The design of the science is not, like that of exchange, to discover the present Relation of two services, for, in that case, money would answer the purpose in view. What the science aims at discovering is the Relation between Effort and Satisfaction; and for this purpose, a measure of value, did it exist, would teach us nothing, for the effort brings always to the satisfaction a varying proportion of gratuitous utility which has no value. It is because this element of our well-being has been lost sight of that the [p171] majority of writers have deplored the absence of a measure of Value. They have not reflected that it would not enable them to answer the question proposed—What is the comparative Wealth or prosperity of two classes, of two countries, of two generations?
In order to resolve that question, the science would require a measure which should reveal to it not only the relation of two services, which might be the vehicle of very different amounts of gratuitous utility, but the relation of the Effort to the Satisfaction, and that measure could be no other than the effort itself, or labour.
But how can labour serve as a measure? Is it not itself a most variable element? Is it not more or less skilful, laborious, precarious, dangerous, repugnant? Does it not require, more or less, the intervention of certain intellectual faculties, of certain moral virtues? and, according as it is influenced by these circumstances, is it not rewarded by a remuneration which is in the highest degree variable?
There is one species of labour which, at all times, and in all places, is identically the same, and it is that which must serve as a type. I mean labour the most simple, rude, primitive, muscular,—that which is freest from all natural co-operation—that which every man can execute—that which renders services of a kind which one can render to himself—that which exacts no exceptional force or skill, and requires no apprenticeship,—industry such as is found in the very earliest stages of society: the work, in short, of the simple day-labourer. That kind of labour is everywhere the most abundantly supplied, the least special, the most homogeneous, and the worst remunerated. Wages in all other departments are proportioned and graduated on this basis, and increase with every circumstance which adds to its importance.
If, then, we wish to compare two social states with each other, we cannot have recourse to a standard of value, and for two reasons, the one as logical as the other—first, because there is none; and, secondly, because, if there were, it would give a wrong answer to our question, neglecting, as it must, a considerable and progressive element in human prosperity—gratuitous utility.

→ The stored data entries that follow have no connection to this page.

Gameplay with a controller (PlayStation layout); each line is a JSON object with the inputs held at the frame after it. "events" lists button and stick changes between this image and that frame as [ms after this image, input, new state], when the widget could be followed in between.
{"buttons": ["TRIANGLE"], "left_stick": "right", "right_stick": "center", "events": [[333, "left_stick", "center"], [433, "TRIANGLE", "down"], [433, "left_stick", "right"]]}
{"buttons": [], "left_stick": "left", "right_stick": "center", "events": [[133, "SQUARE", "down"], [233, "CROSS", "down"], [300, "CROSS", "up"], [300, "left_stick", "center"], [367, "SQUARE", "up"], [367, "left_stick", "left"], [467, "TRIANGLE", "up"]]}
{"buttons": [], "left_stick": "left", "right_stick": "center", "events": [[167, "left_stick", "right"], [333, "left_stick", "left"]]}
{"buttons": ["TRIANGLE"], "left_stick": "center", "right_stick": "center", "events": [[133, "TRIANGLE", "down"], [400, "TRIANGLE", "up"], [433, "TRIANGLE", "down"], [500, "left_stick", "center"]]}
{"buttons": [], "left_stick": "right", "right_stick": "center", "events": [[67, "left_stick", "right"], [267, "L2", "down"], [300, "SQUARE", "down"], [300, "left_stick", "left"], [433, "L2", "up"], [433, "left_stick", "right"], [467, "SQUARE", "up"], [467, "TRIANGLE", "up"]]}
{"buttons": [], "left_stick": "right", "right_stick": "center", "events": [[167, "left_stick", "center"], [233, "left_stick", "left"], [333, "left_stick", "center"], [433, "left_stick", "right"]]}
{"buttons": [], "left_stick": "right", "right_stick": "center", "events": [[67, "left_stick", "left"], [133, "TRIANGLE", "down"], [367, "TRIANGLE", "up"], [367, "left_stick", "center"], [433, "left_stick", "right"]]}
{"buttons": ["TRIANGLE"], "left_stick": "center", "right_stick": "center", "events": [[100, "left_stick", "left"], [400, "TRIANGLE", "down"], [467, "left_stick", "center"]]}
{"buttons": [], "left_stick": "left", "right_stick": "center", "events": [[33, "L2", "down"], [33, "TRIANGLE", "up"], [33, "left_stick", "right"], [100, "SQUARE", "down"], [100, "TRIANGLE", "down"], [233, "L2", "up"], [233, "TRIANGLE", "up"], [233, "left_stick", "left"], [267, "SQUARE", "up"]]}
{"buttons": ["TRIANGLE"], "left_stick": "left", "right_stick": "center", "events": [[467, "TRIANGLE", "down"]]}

What we must do, on the contrary, is to put Value altogether out of sight, particularly the consideration of money; and ask the question, What, in such and such a country, and, at such and such an epoch, is the amount of each kind of special utility, and the sum total of all utilities, which correspond to a given amount of unskilled labour? In other words, what amount of material comfort and prosperity can an unskilled workman earn as the reward of his daily toil? [p172]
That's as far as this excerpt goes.